Envoy AI Gateway is slower than directly calling Bedrock

The 1.7-second overhead becomes negligible for long-running requests exceeding 10 seconds, where it represents less than 20% of total latency. Batch processing workloads and human-in-the-loop applications, where users already expect multi-second response times, absorb this delay without impact. However, the overhead matters for real-time applications requiring sub-second responses, high-throughput scenarios where milliseconds compound across thousands of requests, and cost-sensitive workloads where every additional second translates to more tokens consumed.

So that's the tradeoff of using Envoy AI Gateway. You have to tolerate a couple seconds of additional latency per request. Maybe this will improve in the future versions.

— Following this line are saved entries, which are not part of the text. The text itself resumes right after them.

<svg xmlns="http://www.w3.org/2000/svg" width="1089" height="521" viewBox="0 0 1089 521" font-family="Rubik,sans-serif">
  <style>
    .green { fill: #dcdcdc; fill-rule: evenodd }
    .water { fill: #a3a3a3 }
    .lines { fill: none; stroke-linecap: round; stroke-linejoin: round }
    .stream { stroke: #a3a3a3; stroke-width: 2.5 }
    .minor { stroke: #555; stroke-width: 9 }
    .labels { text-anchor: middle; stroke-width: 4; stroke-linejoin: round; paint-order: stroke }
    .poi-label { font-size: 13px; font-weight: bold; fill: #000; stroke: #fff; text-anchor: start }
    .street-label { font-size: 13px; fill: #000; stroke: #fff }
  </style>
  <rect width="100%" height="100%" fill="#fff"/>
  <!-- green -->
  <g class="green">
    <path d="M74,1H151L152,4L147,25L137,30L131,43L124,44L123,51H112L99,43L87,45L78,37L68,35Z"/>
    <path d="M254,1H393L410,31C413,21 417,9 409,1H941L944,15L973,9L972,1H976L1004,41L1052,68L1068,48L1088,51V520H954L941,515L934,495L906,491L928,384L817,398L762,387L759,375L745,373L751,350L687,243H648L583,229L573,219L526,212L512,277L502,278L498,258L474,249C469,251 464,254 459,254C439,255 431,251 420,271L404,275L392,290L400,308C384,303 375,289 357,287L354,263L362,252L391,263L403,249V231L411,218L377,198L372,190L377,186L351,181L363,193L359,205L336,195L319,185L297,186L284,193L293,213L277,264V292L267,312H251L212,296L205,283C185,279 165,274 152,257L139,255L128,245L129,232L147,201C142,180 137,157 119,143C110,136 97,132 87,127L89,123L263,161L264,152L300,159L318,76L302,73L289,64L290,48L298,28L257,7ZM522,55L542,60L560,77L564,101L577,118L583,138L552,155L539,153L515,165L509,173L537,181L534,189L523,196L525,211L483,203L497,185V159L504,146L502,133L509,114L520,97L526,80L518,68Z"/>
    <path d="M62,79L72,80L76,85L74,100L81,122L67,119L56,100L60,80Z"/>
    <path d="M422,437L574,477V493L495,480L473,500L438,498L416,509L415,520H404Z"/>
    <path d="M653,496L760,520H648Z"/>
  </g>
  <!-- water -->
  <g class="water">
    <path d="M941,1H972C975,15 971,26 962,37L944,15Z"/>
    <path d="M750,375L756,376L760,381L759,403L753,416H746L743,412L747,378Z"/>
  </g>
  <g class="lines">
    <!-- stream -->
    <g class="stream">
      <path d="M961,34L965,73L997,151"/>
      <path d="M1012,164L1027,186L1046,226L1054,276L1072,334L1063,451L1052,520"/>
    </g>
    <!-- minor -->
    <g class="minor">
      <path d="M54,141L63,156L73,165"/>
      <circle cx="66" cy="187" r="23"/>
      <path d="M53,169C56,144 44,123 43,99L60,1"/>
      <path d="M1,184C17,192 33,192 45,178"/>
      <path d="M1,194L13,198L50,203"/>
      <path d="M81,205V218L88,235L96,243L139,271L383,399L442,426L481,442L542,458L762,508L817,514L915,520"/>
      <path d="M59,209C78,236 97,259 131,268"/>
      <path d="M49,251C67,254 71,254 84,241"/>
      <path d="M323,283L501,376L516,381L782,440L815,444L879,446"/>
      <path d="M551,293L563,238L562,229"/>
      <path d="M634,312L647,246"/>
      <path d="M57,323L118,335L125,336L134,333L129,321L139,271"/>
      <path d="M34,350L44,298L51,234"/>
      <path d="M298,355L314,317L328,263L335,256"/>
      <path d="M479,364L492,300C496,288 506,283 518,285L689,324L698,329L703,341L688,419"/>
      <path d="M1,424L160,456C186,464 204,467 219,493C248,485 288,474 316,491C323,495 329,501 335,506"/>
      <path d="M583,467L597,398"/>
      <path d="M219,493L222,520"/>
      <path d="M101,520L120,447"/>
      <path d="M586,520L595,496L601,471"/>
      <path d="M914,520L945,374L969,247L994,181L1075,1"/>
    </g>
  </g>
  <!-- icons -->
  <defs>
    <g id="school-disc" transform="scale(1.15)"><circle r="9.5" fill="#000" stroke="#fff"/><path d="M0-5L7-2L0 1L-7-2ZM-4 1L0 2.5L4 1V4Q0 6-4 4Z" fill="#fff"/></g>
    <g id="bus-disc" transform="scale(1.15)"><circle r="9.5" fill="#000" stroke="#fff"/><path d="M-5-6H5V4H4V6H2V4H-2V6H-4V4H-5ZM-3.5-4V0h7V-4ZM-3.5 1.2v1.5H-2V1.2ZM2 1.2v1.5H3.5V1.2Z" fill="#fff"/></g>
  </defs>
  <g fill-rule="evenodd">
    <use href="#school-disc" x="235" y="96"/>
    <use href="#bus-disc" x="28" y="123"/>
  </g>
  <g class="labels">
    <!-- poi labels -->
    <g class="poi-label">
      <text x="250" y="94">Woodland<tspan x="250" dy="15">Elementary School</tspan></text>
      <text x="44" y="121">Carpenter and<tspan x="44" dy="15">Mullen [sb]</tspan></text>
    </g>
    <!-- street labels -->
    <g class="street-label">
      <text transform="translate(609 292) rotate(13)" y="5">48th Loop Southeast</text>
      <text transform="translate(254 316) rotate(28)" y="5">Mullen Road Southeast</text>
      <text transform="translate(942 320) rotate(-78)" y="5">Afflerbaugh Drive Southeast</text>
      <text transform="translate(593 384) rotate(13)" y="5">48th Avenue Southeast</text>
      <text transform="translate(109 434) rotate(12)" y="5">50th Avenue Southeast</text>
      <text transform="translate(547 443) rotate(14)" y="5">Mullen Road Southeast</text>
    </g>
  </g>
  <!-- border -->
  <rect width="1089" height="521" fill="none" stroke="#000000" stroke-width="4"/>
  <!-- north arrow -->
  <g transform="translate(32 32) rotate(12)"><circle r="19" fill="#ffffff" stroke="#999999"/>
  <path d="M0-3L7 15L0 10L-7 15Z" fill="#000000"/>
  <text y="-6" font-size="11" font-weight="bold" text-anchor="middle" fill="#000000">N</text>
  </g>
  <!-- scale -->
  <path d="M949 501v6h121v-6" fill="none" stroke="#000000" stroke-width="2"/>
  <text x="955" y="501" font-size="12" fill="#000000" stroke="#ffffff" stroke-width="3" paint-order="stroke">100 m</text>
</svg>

Another test that I'd like to perform is understanding how gateway latency scales under concurrent load. In theory, Envoy's latency should get progressively worse as the number of clients increase. While autoscaling mitigates this by distributing load across multiple Envoy replicas, the gateway will never match the performance of direct Bedrock calls under high concurrency. There's inherent overhead that compounds with scale.

Unfortunately, I wasn't able to perform this test. My account hit Bedrock's account-level rate limits before reaching meaningful gateway saturation. A proper load test would require either higher Bedrock quotas or synthetic backends that don't impose rate limits, allowing measurement of pure gateway throughput independent of upstream capacity.

Closing Remarks

Envoy AI Gateway addresses a real challenge in enterprise AI deployments: managing multiple model providers through a unified interface. While its overhead may limit its use in real-time applications, the gateway provides valuable benefits for most AI workloads where response times already span multiple seconds.

The token-based rate limiting, provider abstraction, and observability features make it particularly useful for platform teams managing AI infrastructure at scale.